Radiographically, femoral head coverage improved after shelf arthroplasty. The radiographic indexes described in all studies were based on two-dimensional plain films. These radiographic indexes describing acetabular coverage of the femoral head suggest the shelf arthroplasty improves containment of the femoral head. There were no data to suggest any improvement in the sphericity or congruency of the femoral head within the acetabulum, and no study included any three-dimensional imaging. The radiographic data suggest shelf acetabuloplasty improves acetabular coverage of the femoral head in a frontal plane image obtained via plain radiography.
Complications after shelf acetabuloplasty are relatively uncommon. Graft resorption or fracture through the graft are concerns after the shelf procedure, but the overall incidence of these complications [4, 27] was relatively low (about 1%) in the studies included. The graft must be placed at the correct level to contribute to stability of the hip and prevent resorption or fracture of the graft; if placed too high, the graft may resorb with time, while placement of the graft in too low of a position may lead to damage to the femoral head [34]. With correct surgical technique in which the shelf is optimally positioned and properly stabilized in continuity with the subchondral bone of the acetabular roof, these complications should be rare. In two of the studies [13, 14], patients required subsequent procedures after the shelf acetabuloplasty to address restriction in abduction.

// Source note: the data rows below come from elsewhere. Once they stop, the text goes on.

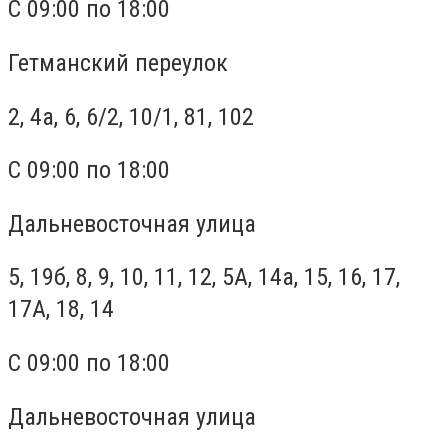
С 09:00 по 18:00
Гетманский переулок
2, 4а, 6, 6/2, 10/1, 81, 102
С 09:00 по 18:00
Дальневосточная улица
5, 19б, 8, 9, 10, 11, 12, 5А, 14а, 15, 16, 17,
17А, 18, 14
С 09:00 по 18:00
Дальневосточная улица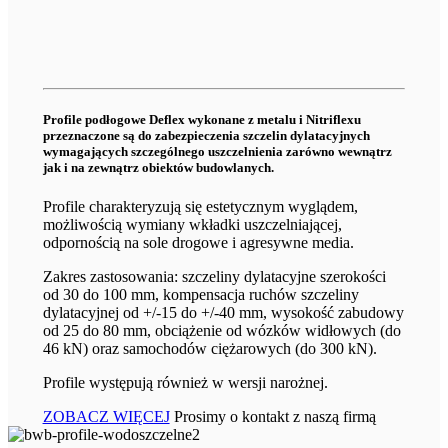
Profile podłogowe Deflex wykonane z metalu i Nitriflexu
przeznaczone są do zabezpieczenia szczelin dylatacyjnych
wymagających szczególnego uszczelnienia zarówno wewnątrz
jak i na zewnątrz obiektów budowlanych.
Profile charakteryzują się estetycznym wyglądem,
możliwością wymiany wkładki uszczelniającej,
odpornością na sole drogowe i agresywne media.
Zakres zastosowania: szczeliny dylatacyjne szerokości
od 30 do 100 mm, kompensacja ruchów szczeliny
dylatacyjnej od +/-15 do +/-40 mm, wysokość zabudowy
od 25 do 80 mm, obciążenie od wózków widłowych (do
46 kN) oraz samochodów ciężarowych (do 300 kN).
Profile występują również w wersji narożnej.
ZOBACZ WIĘCEJ
Prosimy o kontakt z naszą firmą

In conclusion, shelf acetabuloplasty for LCPD is a procedure that improves femoral containment as determined by two-dimensional plain radiography and is associated with low complication rates. The long-term benefit of shelf acetabuloplasty in preventing progression to early osteoarthritis, however, is uncertain, and improvements in pain and ROM are not well documented in the literature. There is no literature to support or reject the use of this surgical technique to prevent early development of arthritis. More prospective comparative studies are needed to determine whether this procedure provides a long-term benefit to patients by creation of a congruent joint space, continued containment of the femoral head, and prevention of early osteoarthritis.
Footnotes
Each author certifies that he or she has no commercial associations (eg, consultancies, stock ownership, equity interest, patent/licensing arrangements, etc) that might pose a conflict of interest in connection with the submitted article.
This is a systematic review and as such was conducted at all of the authors’ institutions.